1. J. Maxwell Chamberlain Memorial Paper: Does Extensive Arterial Revascularization Decrease the Early and Long-Term Risk of Myocardial Infarction After Coronary Artery Bypass Grafting?
Paul Sergeant, Eugene Blackstone*, and Bart Meyns*, Leuven Belgium, and Birmingham, AL

Objective: To identify the impact, if any, of single and multiple arterial grafting on the time-related incidence of new myocardial infarction after coronary artery grafting (CABG).

Methods: We followed 9600 consecutive patients from 1971-1997 who underwent first-time CABG using a variety of revascularization methods for occurrence of myocardial infarction (including perioperative) with 99.9% success. The possible benefit of extended arterial grafting was investigated in the hazard function domain using sequential multivariate analysis and adjusting for differences in prevalence of patients, procedures, and experience variables.

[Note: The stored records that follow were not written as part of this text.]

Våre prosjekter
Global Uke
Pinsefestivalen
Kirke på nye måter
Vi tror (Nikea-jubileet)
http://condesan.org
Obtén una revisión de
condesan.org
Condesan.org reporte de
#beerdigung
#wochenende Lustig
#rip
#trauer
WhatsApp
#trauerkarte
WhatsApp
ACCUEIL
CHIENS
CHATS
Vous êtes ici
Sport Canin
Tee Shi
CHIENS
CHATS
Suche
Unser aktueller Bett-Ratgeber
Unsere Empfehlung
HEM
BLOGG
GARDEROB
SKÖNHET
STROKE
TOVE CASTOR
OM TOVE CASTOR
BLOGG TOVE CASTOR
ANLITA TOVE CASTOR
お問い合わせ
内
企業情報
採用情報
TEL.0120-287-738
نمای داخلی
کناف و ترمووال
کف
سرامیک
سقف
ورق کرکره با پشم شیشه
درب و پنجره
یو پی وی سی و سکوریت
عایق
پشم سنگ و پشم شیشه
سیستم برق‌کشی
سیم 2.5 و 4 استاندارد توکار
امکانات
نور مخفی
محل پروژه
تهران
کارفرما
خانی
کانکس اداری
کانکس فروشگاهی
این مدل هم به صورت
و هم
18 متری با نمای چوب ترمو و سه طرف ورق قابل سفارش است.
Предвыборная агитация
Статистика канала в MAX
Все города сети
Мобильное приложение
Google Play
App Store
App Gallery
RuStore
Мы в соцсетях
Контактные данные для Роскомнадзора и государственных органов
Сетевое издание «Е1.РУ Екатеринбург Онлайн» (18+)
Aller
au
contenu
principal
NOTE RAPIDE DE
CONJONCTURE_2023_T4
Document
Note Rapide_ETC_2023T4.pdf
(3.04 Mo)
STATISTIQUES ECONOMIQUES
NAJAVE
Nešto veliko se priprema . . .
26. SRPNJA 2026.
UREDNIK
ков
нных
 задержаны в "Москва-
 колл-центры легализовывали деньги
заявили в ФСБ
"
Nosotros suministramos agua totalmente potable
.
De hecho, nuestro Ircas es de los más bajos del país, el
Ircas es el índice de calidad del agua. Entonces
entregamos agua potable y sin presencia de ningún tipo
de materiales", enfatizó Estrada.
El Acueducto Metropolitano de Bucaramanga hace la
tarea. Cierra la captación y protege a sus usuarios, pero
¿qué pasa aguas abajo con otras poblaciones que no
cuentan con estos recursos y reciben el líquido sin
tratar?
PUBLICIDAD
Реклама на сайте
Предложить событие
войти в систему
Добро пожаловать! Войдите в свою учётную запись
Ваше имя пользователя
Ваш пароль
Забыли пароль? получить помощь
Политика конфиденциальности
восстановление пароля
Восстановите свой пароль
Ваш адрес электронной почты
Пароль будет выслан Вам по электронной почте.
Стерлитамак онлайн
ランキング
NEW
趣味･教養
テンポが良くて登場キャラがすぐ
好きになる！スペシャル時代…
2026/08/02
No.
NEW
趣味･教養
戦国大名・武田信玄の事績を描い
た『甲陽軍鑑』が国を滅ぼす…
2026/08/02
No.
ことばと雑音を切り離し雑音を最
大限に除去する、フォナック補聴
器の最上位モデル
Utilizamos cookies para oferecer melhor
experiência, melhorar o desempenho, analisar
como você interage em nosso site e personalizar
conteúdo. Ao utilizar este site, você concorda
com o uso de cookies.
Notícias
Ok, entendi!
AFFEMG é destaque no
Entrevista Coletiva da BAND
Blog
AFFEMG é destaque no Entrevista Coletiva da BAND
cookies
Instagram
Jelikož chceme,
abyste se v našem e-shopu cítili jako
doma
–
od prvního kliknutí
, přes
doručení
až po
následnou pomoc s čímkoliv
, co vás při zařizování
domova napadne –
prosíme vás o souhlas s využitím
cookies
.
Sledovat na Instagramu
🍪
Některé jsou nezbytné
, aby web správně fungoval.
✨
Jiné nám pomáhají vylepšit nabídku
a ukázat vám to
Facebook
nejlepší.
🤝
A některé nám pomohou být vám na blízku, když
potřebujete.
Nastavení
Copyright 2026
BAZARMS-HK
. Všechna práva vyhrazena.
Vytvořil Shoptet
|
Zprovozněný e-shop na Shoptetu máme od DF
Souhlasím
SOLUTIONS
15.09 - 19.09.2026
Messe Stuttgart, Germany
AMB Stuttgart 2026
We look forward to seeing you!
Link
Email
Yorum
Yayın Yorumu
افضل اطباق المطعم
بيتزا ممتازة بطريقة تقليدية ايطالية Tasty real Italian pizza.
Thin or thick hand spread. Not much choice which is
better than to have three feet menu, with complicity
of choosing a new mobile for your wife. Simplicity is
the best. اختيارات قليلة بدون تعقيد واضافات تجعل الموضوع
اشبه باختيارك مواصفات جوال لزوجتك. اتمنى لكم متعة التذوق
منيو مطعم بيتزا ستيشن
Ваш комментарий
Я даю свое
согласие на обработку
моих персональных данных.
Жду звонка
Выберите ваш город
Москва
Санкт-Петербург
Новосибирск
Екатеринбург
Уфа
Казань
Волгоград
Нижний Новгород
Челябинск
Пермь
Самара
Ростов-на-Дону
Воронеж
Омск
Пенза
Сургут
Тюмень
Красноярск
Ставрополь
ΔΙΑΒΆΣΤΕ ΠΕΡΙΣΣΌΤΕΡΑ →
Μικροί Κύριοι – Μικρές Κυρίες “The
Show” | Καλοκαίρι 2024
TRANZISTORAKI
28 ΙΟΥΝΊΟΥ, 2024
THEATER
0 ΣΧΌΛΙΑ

Results: The unadjusted one-month and one-, ten- and fifteen-year freedom from infarction rate was 97.3%, 96.7%, 86%, and 73%, respectively. After arterial grafting of any kind (n=6074), freedom from infarction was 88% and 77% at 10 and 15 years, compared to 82% and 72% with other conduit choices (n=3526; p<.0001). This modest benefit of arterial grafting persisted for perioperative infarcts (early phase, p=.03), in the intermediate term (constant hazard, p=.001), and late, particularly in comparison to non-arterial grafting to the left anterior descending coronary artery (LAD)(p=.0009). Additional benefits of extending arterial grafting (n=1202) beyond a single conduit could not be identified (p>.2). Survival after the follow-up infarct was improved (59% vs 48% at 10 years).

Conclusion: Arterial conduits should be utilized for CABG, particularly to a diseased LAD, to reduce the incidence of early and late new post-CABG myocardial infarction. However further reduction in incidence of infarction and its sequelae does not appear to be achieved by use of more than a single arterial graft.